Let me know if this helps!!

0 Karma

Motivator

Could you please try this query and let us know

source="Source A" | table idfield1 idfield2 fielda1 fielda2 | append [ search source="Source B" | table fieldb1 ] | append [ search source="Source C" | table fieldc1 ] | table idfield1 idfield2 fielda1 fielda2 fieldb1 fieldb1

0 Karma

Path Finder

Hello logloganathan,

Unfortunately append won't solve it since it truncates the results to 50k events and I have much more than that. Due to performance issues I think I shouldn't mess with this value on the configuration files.

0 Karma

Motivator

Could you please provide your full query so that i can modify and provide to you

0 Karma

Path Finder

Lets say source A is the main data source and source B and C only store some metadata.
Source A stores the user and the itemid, Source B stores the itemid and itemshape and Source C stores the itemid and the item_color.

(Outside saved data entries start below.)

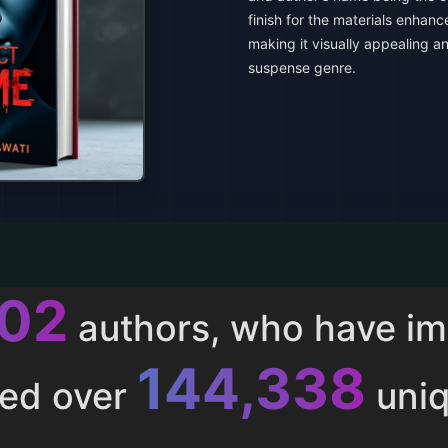
finish for the materials enhanc
making it visually appealing an
suspense genre.
013
authors, who have i
153,286
ted over
uniq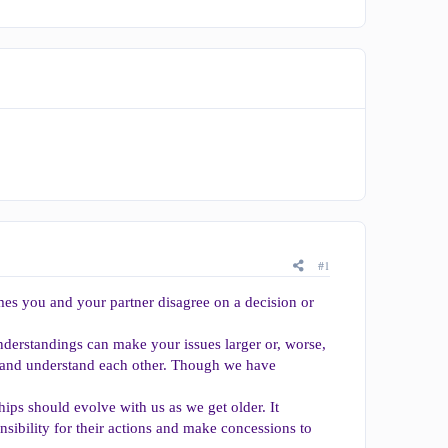
#1
mes you and your partner disagree on a decision or
nderstandings can make your issues larger or, worse,
n and understand each other. Though we have
ships should evolve with us as we get older. It
nsibility for their actions and make concessions to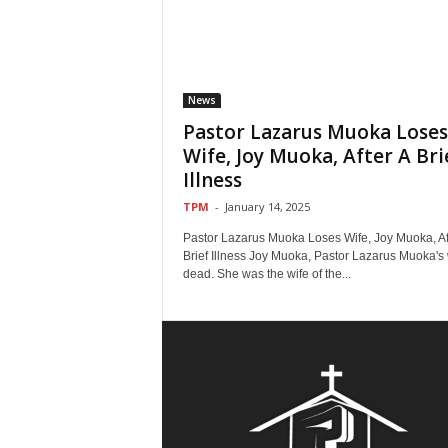
News
Pastor Lazarus Muoka Loses
Wife, Joy Muoka, After A Bri
Illness
TPM
-
January 14, 2025
Pastor Lazarus Muoka Loses Wife, Joy Muoka, Af
Brief Illness Joy Muoka, Pastor Lazarus Muoka's w
dead. She was the wife of the...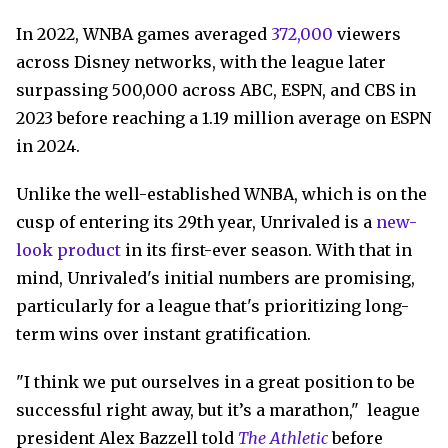
In 2022, WNBA games averaged
372,000
viewers
across Disney networks, with the league later
surpassing 500,000 across ABC, ESPN, and CBS in
2023 before reaching a 1.19 million average on ESPN
in 2024.
Unlike the well-established WNBA, which is on the
cusp of entering its 29th year, Unrivaled is a
new-
look product
in its first-ever season. With that in
mind, Unrivaled's initial numbers are promising,
particularly for a league that's prioritizing long-
term wins over instant gratification.
"I think we put ourselves in a great position to be
successful right away, but it’s a marathon," league
president Alex Bazzell told
The Athletic
before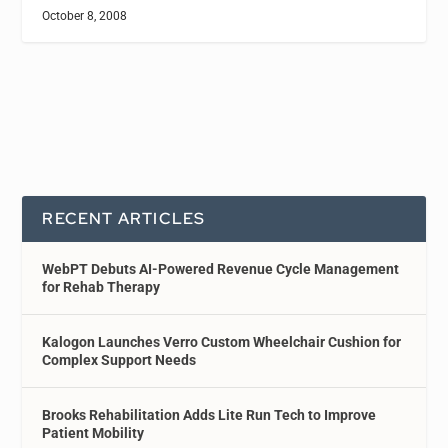
October 8, 2008
RECENT ARTICLES
WebPT Debuts AI-Powered Revenue Cycle Management
for Rehab Therapy
Kalogon Launches Verro Custom Wheelchair Cushion for
Complex Support Needs
Brooks Rehabilitation Adds Lite Run Tech to Improve
Patient Mobility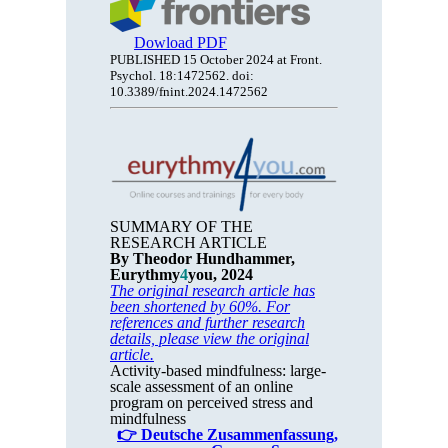
Dowload PDF
PUBLISHED 15 October 2024 at Front.
Psychol. 18:1472562. doi:
10.3389/fnint.2024.1472562
SUMMARY OF THE
RESEARCH ARTICLE
By Theodor Hundhammer,
Eurythmy
4
you, 2024
The original research article has
been shortened by 60%. For
references and further research
details, please view the original
article.
Activity-based mindfulness: large-
scale assessment of an online
program on perceived stress and
mindfulness
👉 Deutsche Zusammenfassung,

I only need to access B and C to retrieve those fields and then do other operations or aggregations on the main source based on the item color and shape.

This is an example

index=idx (source=sourceB OR source=sourceC)
| chart dc(itemid) as items by user color
| rename 1 as Red 2 as Green 4 as Blue
| eval Purple=Red+Blue
| eval item
specs=case(Green!=0 AND Purple!=0,"Green & Purple",Green!=0 AND Purple=0,"Green Only",Purple>1 AND Green=0,"Purple Only",NULL=0 AND Purple=0 AND Green=0, "Uncolored")
| stats count by hh_type

Green & Purple 6537
Green Only 1755
Uncolored 419669
Purple Only 36577

This works as intended if I just wanted to do the aggregation.
I'm having trouble on how to proceed if I wanted to use more fields than the ones mentioned above since the chart wouldn't work.

0 Karma